Jak z punktu etycznego wygląda sytuacja, kiedy lekarz informuje pacjenta o terapii choć wie, że pacjent nie będzie miał do niej dostępu?
To prawdopodobnie jeden z największych dylematów przed jakim staje lekarz. Ma on obowiązek leczyć zgodnie z aktualnym stanem wiedzy medycznej. Z drugiej strony, to w jakim stopniu będzie mógł spełnić ten wymóg, zależeć będzie od tego, jakie są mu dostępne środki. W takiej sytuacji w pewnym sensie staje się posłańcem systemu, który jest fundamentalnie niewydolny.
A jak z punktu widzenia pacjenta wygląda taka sytuacja, w której słyszy on od lekarza o terapii, która nie jest dla niego niedostępna?
Tak naprawdę to nie kwestia oceny lekarza. Pamiętajmy, jeśli mówimy o publicznym systemie zdrowia, czyli takim, do jakiego inspirujemy w Polsce, to adresatem ewentualnej skargi pacjenta są władze publiczne. To my, jako pacjenci, składamy się swoimi pieniędzmi na system ochrony zdrowia. Jeśli pacjent słyszy od lekarza taką informację, to nie dlatego, że lekarz ma ochotę tak powiedzieć, tylko, że musi, bo znalazł się w takich a nie innych okolicznościach. To w dużym stopniu kwestia upodmiotowienia pacjenta tzn. tego, że pacjent nie powinien być traktowany jako osoba przychodząca z problemem i prosić by go usłużono. Raczej jest tym, który przychodzi po usługę, za którą płaci, i której powinien się domagać. Jeśli więc dochodzi do sytuacji, w której lekarz musi powiedzieć pacjentowi coś takiego, to myślę, że jest to skandal z punktu widzenia publicznej służby zdrowia.

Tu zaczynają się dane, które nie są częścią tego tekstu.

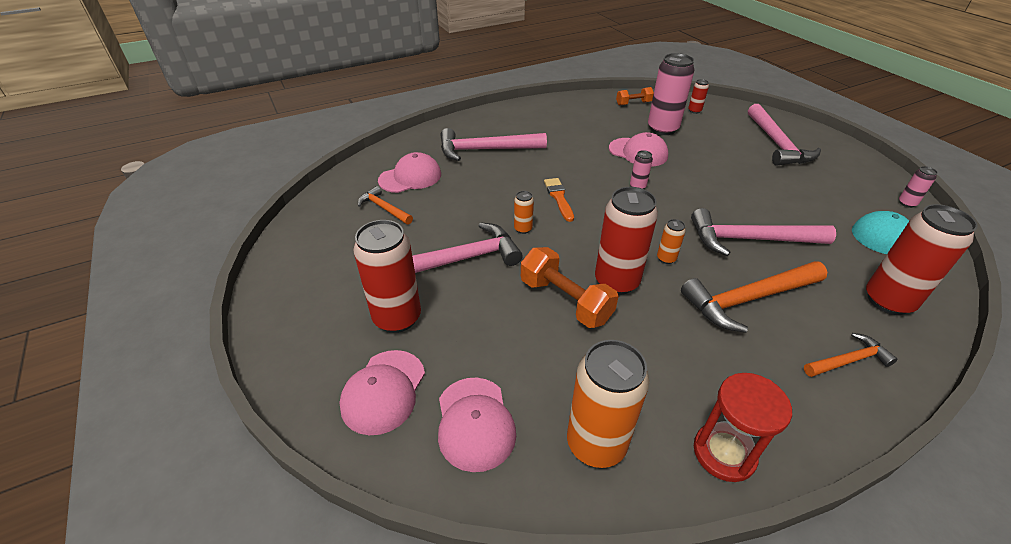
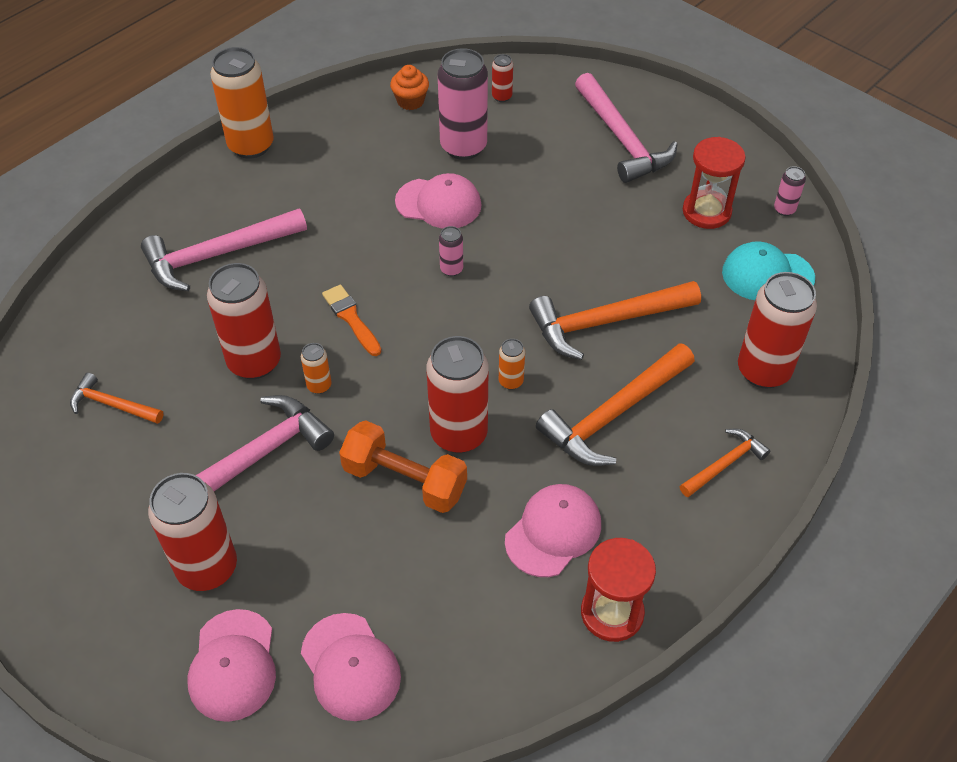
camera: 20 degrees left, 10 degrees up
pink cap [378,152,441,193] -> pink cap moved to [505,484,601,577]
orange can [567,340,649,468] -> orange can moved to [210,47,274,159]
orange dumbbell [616,87,654,106] -> orange cupcake [390,65,429,110]
pink hammer [691,208,836,256] -> orange hammer [529,281,701,360]
none -> red can [207,263,281,379]
none -> red hourglass [683,137,746,229]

Czy etyka może być dla lekarza środkiem obrony, jeśli z pobudek moralnych nie poinformuje pacjenta o takiej terapii?
To kwestia dylematu, przed którym każdy lekarz może się znaleźć tzn. sytuacji, w której lekarz wie, że jest jakiś sposób leczenia, ale nie może go pacjentowi zapewnić. Prawdopodobnie z punktu widzenia pacjenta będzie to wyglądało jako rodzaj spychologii, kiedy lekarz powie, że niestety nie mogę, choć bardzo bym chciał. Trzeba pamiętać też o tym, że dla lekarza taka sytuacja jest również pewnego rodzaju sprawdzianem o charakterze etycznym. W tym sensie, że właśnie powinien postępować zgodnie z aktualnymi wskazaniami wiedzy medycznej, a z drugiej strony zatajenie informacji o istniejącej ale niedostępnej dla pacjenta terapii, oznaczało by naruszenie z jednej strony obowiązku prawdomówności, z drugiej było by podstawą podważenia zaufania do lekarza. W takiej sytuacji lekarz mówiąc prawdę pacjentowi przysparza mu trudności i cierpień. Tu nie ma jednego, dobrego rozwiązania. W każdym dylemacie jest równoważenie racji. To, w jakiej proporcji należy w konkretnym przypadku ważyć racje, zależy właśnie od konkretnego przypadku.